- [Assignment]:
Your task is to copy every line of the entries that contains "säger".

- [Page-level text extractions]:
++++++++++
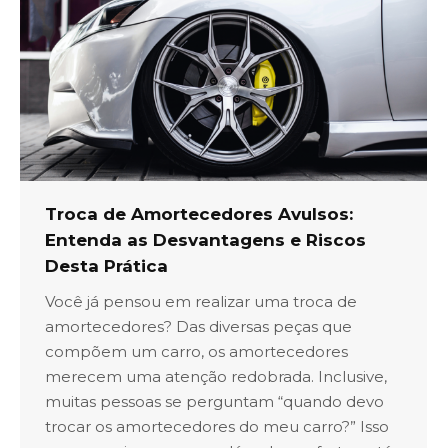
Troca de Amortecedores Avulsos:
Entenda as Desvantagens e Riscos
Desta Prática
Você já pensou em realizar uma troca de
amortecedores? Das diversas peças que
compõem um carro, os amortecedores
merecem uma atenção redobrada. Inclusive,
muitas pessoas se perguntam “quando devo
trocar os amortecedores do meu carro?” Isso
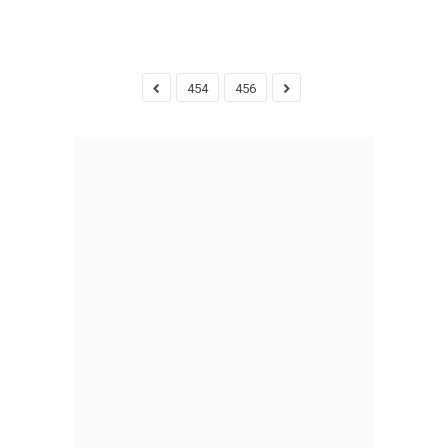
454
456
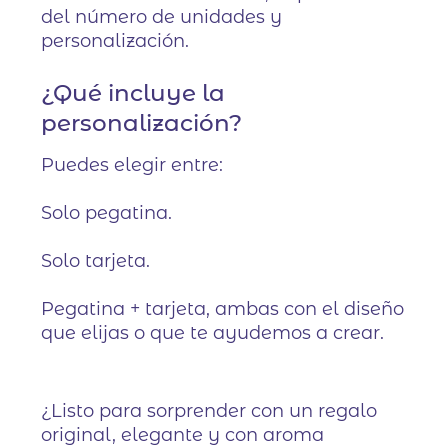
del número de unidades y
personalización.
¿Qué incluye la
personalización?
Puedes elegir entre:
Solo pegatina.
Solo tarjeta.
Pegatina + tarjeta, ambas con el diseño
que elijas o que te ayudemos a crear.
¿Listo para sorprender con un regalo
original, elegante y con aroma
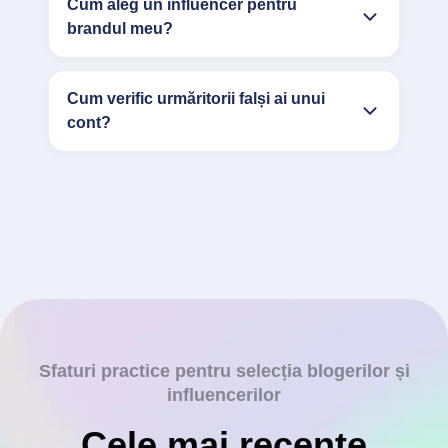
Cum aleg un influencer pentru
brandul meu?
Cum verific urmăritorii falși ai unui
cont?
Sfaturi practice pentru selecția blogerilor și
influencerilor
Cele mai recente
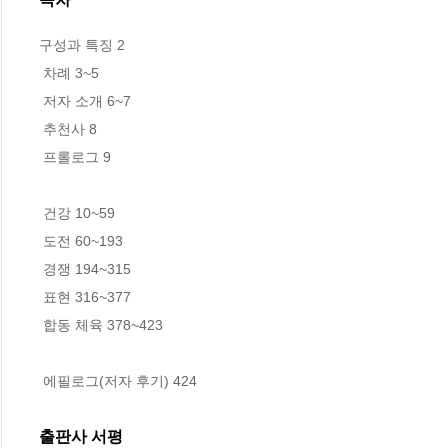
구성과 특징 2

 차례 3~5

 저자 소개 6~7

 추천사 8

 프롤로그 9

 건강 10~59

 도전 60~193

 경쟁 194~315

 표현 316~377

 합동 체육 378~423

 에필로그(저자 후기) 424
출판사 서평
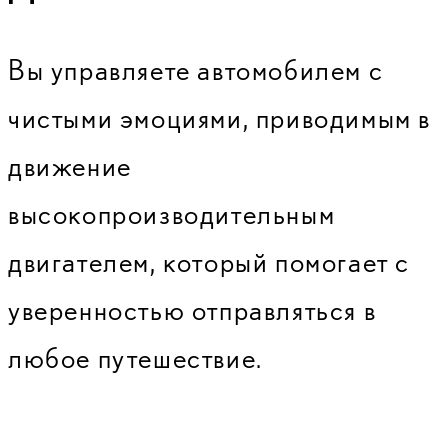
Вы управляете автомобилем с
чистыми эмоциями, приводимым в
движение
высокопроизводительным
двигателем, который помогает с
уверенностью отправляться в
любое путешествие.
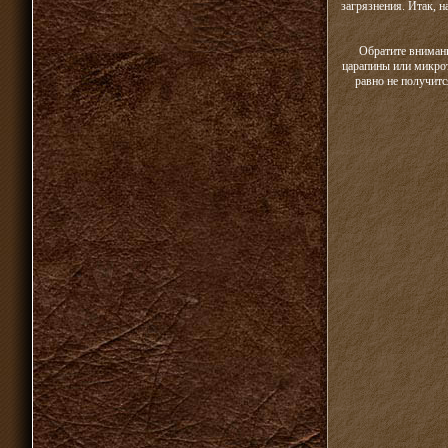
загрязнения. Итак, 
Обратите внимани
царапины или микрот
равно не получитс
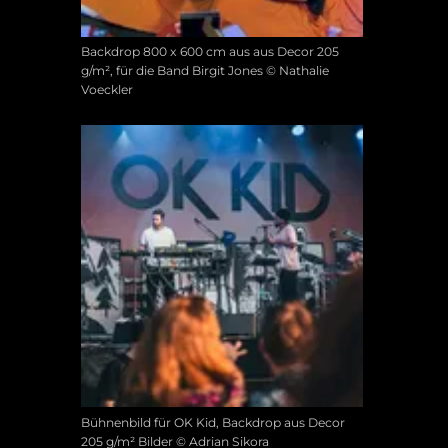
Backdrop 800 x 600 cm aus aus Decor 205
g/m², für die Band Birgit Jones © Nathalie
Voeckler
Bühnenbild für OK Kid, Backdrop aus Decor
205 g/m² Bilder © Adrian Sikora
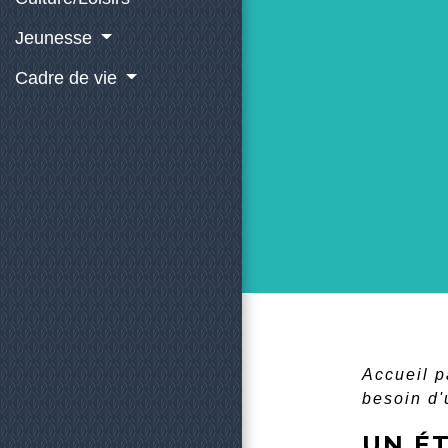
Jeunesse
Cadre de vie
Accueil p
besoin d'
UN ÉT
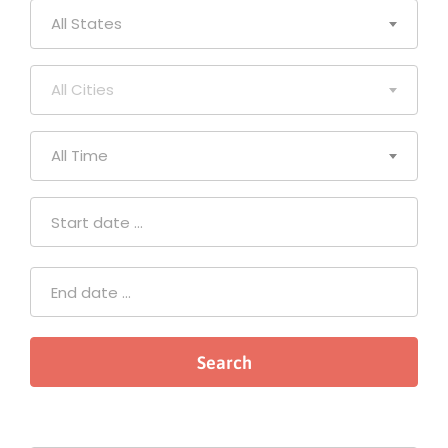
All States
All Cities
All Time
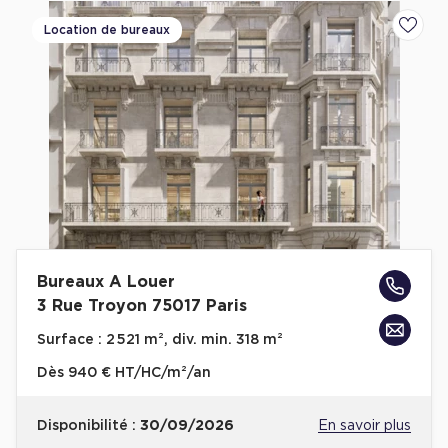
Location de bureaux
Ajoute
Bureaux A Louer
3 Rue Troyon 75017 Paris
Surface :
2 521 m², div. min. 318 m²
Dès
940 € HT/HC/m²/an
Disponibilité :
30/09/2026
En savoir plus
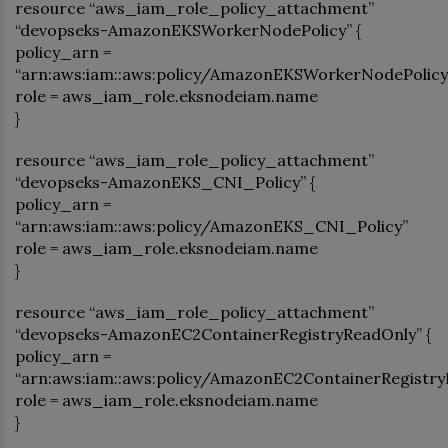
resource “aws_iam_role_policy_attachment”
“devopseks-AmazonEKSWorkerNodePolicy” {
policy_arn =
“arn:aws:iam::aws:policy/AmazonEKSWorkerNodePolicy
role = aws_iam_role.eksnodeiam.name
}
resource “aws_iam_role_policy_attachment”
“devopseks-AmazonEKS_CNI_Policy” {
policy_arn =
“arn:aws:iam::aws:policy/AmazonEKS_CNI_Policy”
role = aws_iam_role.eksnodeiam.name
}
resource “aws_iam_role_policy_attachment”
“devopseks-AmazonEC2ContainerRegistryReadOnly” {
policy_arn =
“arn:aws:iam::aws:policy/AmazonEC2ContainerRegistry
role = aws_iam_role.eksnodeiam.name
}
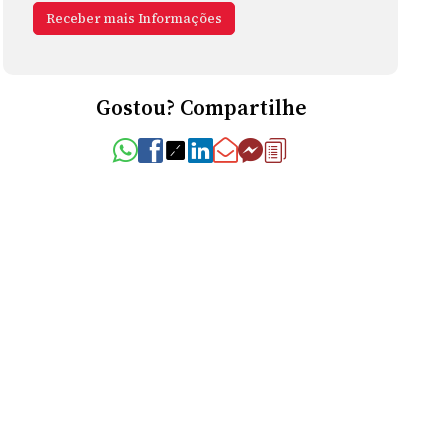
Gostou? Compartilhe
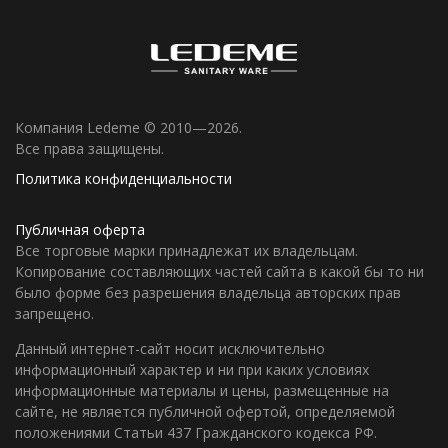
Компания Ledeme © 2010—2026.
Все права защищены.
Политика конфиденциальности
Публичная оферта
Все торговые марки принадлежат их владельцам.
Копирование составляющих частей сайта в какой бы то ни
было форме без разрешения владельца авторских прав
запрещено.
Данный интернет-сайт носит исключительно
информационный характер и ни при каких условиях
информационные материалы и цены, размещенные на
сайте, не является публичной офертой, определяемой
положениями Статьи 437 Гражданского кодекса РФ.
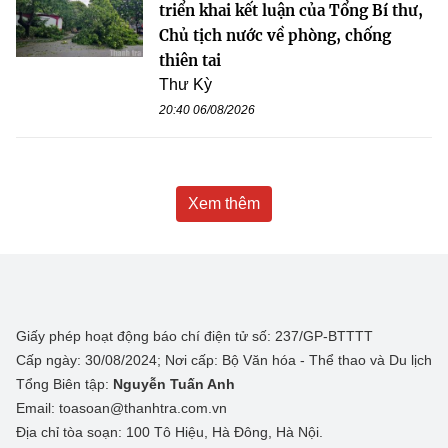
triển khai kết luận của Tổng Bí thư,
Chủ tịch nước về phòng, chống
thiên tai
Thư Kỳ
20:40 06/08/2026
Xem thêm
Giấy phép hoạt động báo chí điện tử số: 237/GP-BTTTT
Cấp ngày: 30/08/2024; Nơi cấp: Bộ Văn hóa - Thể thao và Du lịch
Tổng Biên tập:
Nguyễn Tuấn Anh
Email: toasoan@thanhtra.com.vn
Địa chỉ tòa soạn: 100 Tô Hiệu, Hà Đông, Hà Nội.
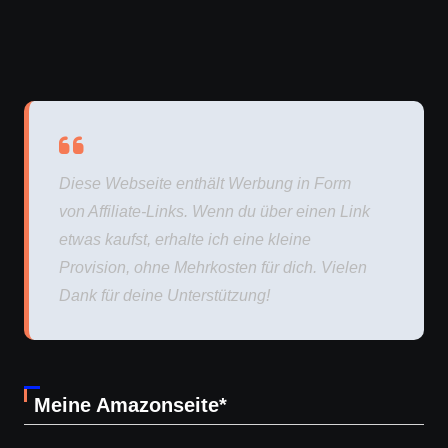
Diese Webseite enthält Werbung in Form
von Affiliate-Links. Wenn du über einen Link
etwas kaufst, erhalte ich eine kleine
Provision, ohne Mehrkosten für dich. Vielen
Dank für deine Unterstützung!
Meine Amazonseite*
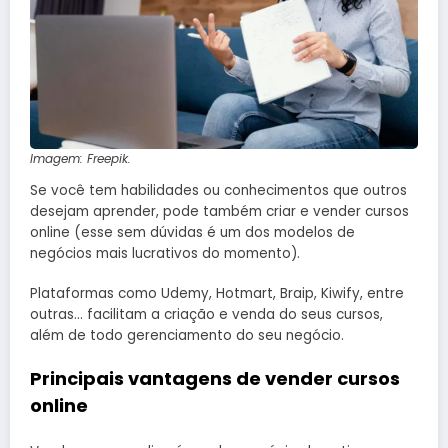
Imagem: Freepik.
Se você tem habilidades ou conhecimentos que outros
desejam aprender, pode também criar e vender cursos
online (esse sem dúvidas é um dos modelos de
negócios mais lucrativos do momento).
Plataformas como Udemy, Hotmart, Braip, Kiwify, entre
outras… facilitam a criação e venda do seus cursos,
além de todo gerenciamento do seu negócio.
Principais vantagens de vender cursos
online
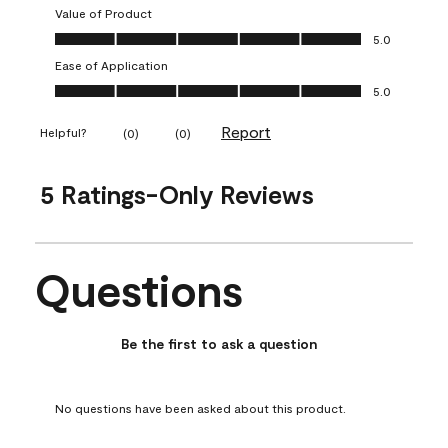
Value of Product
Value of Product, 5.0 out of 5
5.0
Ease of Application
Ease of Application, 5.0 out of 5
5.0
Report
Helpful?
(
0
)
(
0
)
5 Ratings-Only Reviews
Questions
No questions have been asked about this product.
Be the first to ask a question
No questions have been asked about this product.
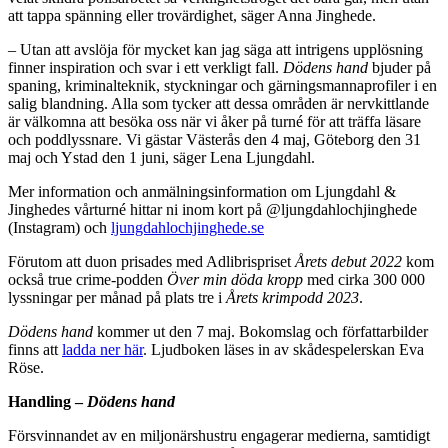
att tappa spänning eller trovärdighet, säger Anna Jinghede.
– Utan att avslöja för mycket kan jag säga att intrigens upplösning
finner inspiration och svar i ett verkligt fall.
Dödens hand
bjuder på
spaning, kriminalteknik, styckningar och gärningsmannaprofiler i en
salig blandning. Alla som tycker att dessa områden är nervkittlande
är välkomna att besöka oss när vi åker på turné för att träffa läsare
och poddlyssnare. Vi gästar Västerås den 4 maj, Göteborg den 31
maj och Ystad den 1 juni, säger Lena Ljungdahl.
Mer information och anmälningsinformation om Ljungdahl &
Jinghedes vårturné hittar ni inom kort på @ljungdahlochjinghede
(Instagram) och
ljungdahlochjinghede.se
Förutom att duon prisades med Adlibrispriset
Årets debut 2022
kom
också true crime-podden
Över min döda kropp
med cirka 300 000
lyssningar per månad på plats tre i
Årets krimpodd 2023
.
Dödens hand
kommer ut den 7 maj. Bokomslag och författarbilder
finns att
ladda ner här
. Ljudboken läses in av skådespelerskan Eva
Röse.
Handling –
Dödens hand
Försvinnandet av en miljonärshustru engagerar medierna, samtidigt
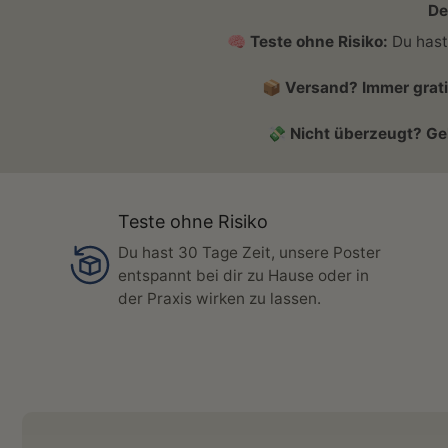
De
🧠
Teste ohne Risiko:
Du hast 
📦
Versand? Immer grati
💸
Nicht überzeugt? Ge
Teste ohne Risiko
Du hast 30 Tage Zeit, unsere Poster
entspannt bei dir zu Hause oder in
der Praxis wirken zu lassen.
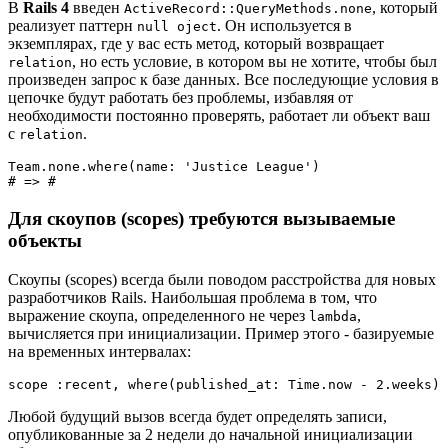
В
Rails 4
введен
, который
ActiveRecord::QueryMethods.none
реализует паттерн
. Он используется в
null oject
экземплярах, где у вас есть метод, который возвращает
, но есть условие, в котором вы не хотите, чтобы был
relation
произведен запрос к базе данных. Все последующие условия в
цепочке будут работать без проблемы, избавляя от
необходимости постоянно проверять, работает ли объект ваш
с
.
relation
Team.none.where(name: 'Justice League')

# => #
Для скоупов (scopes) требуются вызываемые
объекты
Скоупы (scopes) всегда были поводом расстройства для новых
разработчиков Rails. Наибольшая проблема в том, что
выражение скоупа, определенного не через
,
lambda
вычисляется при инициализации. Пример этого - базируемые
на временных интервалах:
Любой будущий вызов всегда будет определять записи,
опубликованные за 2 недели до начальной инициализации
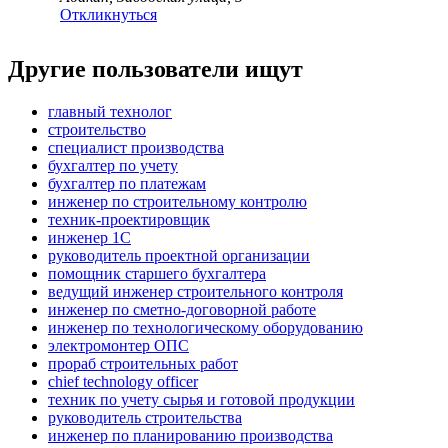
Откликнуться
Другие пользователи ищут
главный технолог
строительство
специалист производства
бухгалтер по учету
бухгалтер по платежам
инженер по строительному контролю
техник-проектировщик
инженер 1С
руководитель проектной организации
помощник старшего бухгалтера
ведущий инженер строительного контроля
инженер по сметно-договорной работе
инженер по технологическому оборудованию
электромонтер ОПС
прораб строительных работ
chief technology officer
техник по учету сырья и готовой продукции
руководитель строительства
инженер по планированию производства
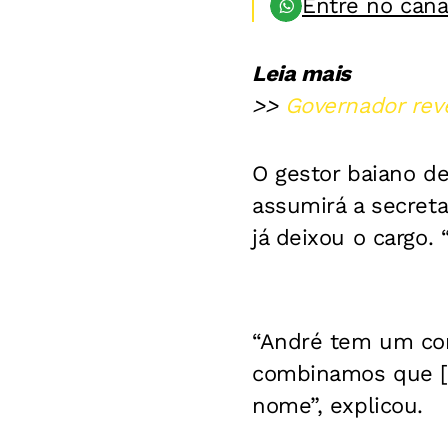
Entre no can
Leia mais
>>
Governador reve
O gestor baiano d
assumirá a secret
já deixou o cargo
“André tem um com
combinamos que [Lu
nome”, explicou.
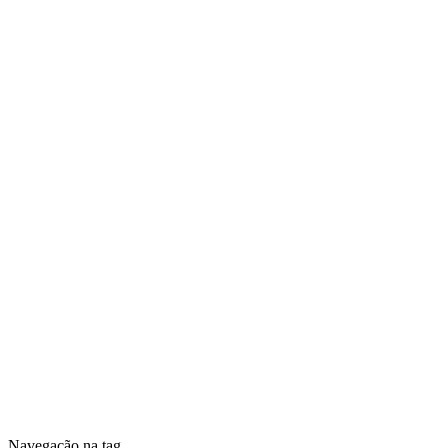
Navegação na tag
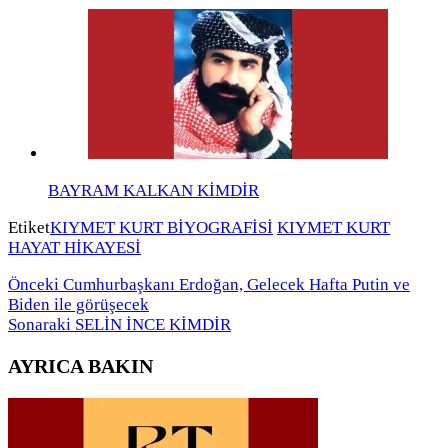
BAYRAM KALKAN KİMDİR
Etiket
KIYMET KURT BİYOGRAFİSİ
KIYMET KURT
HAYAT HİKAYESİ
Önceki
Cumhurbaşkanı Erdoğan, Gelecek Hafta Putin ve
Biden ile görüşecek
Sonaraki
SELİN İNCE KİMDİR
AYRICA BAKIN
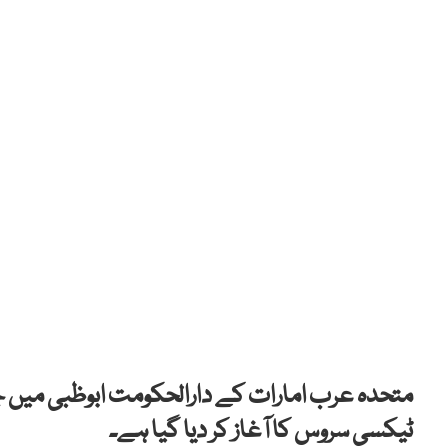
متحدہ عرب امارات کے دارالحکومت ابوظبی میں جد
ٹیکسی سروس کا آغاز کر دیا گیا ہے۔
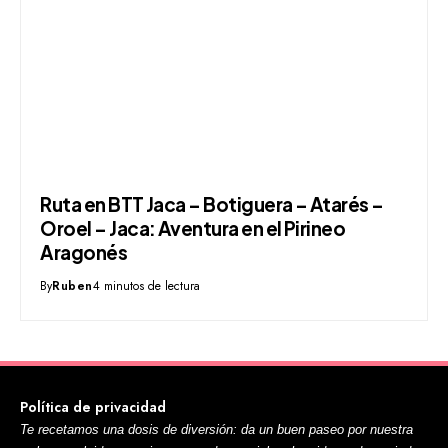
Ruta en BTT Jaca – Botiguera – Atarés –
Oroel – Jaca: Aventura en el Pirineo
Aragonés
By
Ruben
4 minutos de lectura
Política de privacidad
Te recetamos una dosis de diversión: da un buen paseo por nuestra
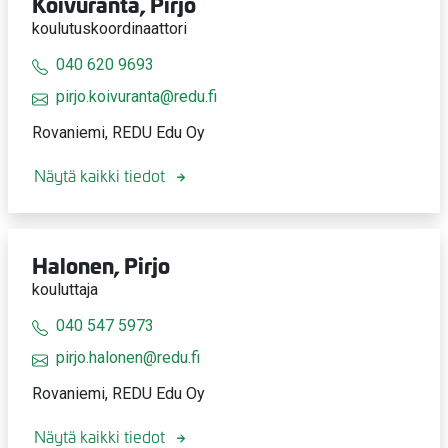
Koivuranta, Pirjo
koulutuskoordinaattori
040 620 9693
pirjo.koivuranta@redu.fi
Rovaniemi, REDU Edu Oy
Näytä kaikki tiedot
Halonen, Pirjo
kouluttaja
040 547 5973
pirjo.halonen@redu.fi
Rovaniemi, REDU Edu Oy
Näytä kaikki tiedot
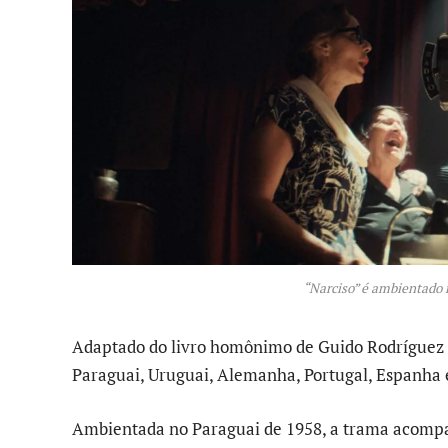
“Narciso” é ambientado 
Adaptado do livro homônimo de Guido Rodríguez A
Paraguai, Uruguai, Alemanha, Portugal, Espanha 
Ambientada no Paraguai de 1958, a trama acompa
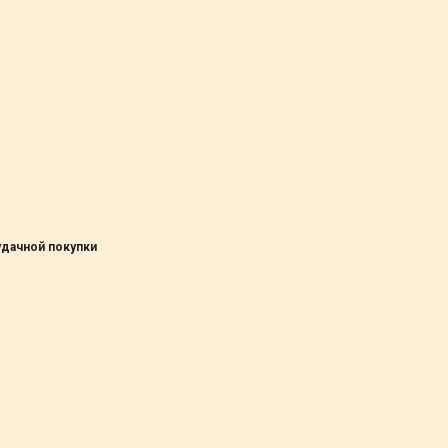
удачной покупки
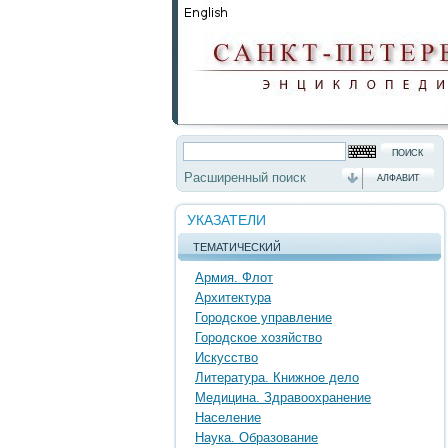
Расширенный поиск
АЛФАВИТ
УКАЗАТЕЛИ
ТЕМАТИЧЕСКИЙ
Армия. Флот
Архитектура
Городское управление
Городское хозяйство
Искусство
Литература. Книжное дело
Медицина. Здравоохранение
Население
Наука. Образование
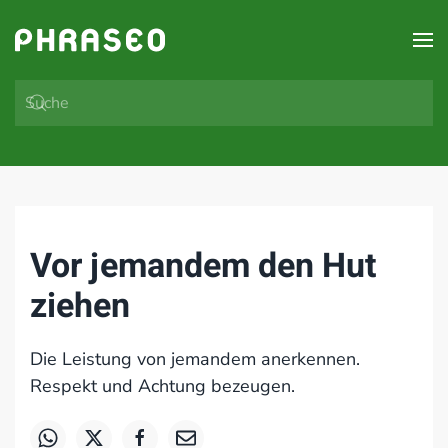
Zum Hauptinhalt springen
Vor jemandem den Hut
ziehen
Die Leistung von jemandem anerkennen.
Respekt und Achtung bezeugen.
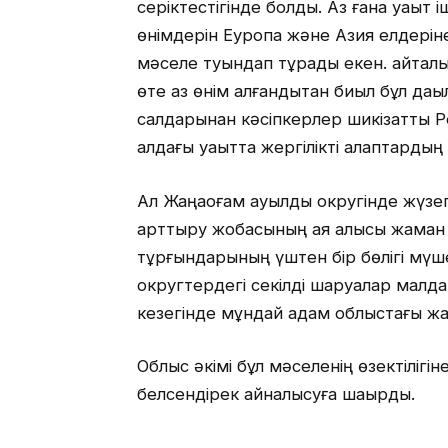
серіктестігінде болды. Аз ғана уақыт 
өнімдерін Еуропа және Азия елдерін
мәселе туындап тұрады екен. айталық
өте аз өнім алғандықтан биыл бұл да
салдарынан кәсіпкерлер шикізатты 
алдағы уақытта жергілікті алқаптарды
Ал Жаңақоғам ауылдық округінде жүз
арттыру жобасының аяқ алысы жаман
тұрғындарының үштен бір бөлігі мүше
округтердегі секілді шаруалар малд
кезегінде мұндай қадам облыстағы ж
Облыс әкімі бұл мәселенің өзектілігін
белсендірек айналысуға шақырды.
++++++++++
- [Answer area]:
att tappa spänning eller trovärdighet, säger Anna Jinghede.
maj och Ystad den 1 juni, säger Lena Ljungdahl.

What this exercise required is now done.